▸ Required work
a) In the passage on all profitable companies going private, why would most talented and smart people not want to work for mega corporations?
b) Summarize the passage on all profitable companies going private in two sentences.
c) Pick up the passage on all profitable companies going private where it stops and continue it.
======== Document section ========
I'm enjoying the hypothetical situation of all profitable companies being private and leaving the majority of investors with unprofitable investments.  At the macro level it seems possible but at the micro level things break down for a couple of reasons making it not just unlikely but to me impossible as it doesn't fit our current economic model.

1) If there only existed a few mega corporations that were all private and profitable, that would leave the majority of people to be poor, because they could not invest into profitable companies.  Sure they could all be working for the profitable companies but the majority wouldn't be able to share in the companies growth.  Who's going to buy the profitable companies products and services if the majority of the people are poor?

2) Mega Corporations are continually challenged by smaller companies because people are entrepreneurial and most talented and smart people would not want to work for mega corporations because they don't have autonomy or equity.  That is why not everyone wants to work for Microsoft, Google or Apple and we have such an abundance of start-ups.
======== Data provided ========
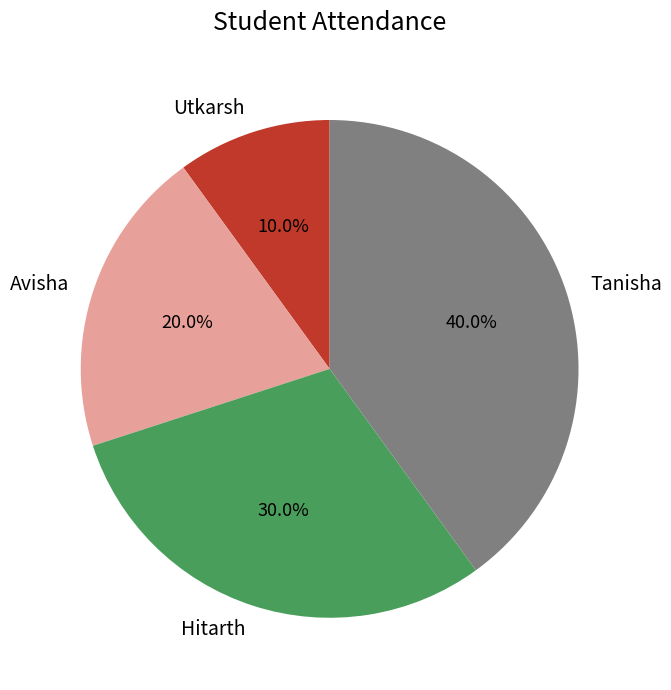

Does Avisha account for over 50% of the chart?

No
========
▸ Responses to the tasks
a) Because mega corporations don't give them autonomy or equity.

b) A world where every profitable company is private seems possible at the macro level but breaks down at the micro level, since most people couldn't share in those companies' growth and would be too poor to buy their products and services. Mega corporations also keep facing challenges from smaller companies, because entrepreneurial, talented people want the autonomy and equity that big firms don't offer, which is why start-ups are so plentiful.

c)
3) There is a reason why we currently don't have only a few mega corporations now given that corporations have been around for hundreds of years.  It because organizations that get to big become to bureaucratic, ones that try to do everything do nothing well and eventually they no longer have any core competencies.  Take ATT for example, even if they were not broken up by the government it would have only been a matter of time until a small start-up like Cisco to start disrupting the market.  One could say that ATT would just buy all of it's competitors but look at the example of Microsoft or Google, they would pay ridiculous premiums, become even bigger and slower, and eventually another start-up would just come along.  IBM is another example that just got too big, the only way they survived was to down size and focus on a few profitable markets.

So overall a nice theory but a theory that is flawed in our current economic environment.